Estranho esse comportamento egoísta, ela como esposa de um pastor, como exemplo da igreja, pensar daquela forma. Sentiu-se culpada e então começou a lamentar em voz alta os que haviam sido vitimados nos cruéis acidentes de trânsito. Embora não sentisse nenhuma empatia por eles, exclamava piedade em alto tom, sozinha em casa, para que sua voz pudesse calar seus pensamentos. 

Lá fora, a pressa das pessoas iam diminuindo e o sol disputava no céu espaço com grandes nuvens escuras. O dia passava depressa, já era quase hora do almoço e o céu começou a desabar, as nuvens caiam todas de uma só vez como velhas desmaiando. Um acontecimento atípico para o mês de outubro, quando o sol era o único esperado. 

De novo a preocupação de Gorete com o marido tirou sua paz. Resolveu ligar. Mas descobriu que lá onde ele estava, a chuva não caia. 

Ela nem imaginava que, na verdade, seu marido estava a poucos quilômetros de casa, e que o carro quebrado, nunca quebrou. E onde ele estava o céu desabava como cachoeira. Ele estava mentindo. O pastor, que pregava a moral e o amor aos princípios de Deus, estava mentindo para a esposa. Mas não se sentia culpado por isso. A culpa que lhe consumia a alma, era o porre que tinha tomado na noite anterior. 

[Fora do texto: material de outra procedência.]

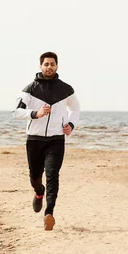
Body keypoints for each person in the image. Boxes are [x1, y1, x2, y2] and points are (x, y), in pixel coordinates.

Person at [12, 51, 80, 230]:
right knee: (35, 178)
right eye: (46, 64)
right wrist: (36, 114)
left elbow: (75, 108)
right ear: (41, 66)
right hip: (34, 140)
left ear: (57, 66)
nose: (49, 67)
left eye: (52, 64)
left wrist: (71, 125)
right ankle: (38, 193)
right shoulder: (30, 89)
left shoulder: (66, 89)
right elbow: (17, 112)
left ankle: (49, 213)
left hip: (56, 140)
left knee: (52, 176)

E como ele mesmo sabia: para se esconder uma mentira era necessário contar outra mentira. 

Ao sair do bar, já de madrugada, Dornelles decidiu parar em uma pousada logo adiante. Não queria dirigir embriagado, isso era o que ele dizia para si, a fim de justificar sua parada na pousada. A verdade, no entanto, era que ele não podia chegar em casa embriagado. Isso seria o fim de seu casamento, de sua reputação como pastor dos servos de Deus. 

Dormiu e acordou com uma baita dor de cabeça, não causada pela ressaca, mas pelas inúmeras ligações da esposa. Gorete parecia desesperada. E então uma outra mentira foi contada: o carro quebrou. Ela acreditou, pois seu marido nunca havia ingerido bebidas alcoólicas e nunca tinha feito nada que a fizesse duvidar de suas palavras. Ele mesmo não sabia como tinha acontecido aquilo. 

Até que lembrou-se de que antes de se embebedar com o álcool já estava embriagado pelo torpe desejo de contemplar por mais tempo a beleza daquela jovem mulher. Rosa, ele se lembrava do nome dela. Outra transgressão, ele pensou. E tentava justificar essa transgressão pensando nas inúmeras vezes em que sua mulher se negou a fazer amor com ele. Porém, isso não justificava nada do que ele tinha feito, estava apenas querendo se enganar. 

E o sol decidiu que não iria mais suportar o mal humor da segunda-feira, caiu de cara em seu coxão e deixou que as pessoas fossem para casa descansar do dia longo e chuvoso.

De novo, o sinal em frente da casa de Gorete concentrava filas e mais filas de automóveis apressados na volta para casa. Na sua porta, um carro estacionou e dele saiu seu esposo são e salvo, como ela pediu a Deus que ele chegasse. 

Os dois se abraçaram e entraram em casa de mãos dadas, enquanto ela contava como tinha sido o final de semana na Igreja. E ele se limitava a ouvi-la. 

- O congresso foi bom! – respondeu à pergunta da esposa. E voltou a ouvir as inúmeras histórias que ela tinha para lhe contar. Apenas um fim de semana separados e ela tinha assunto de uma vida toda.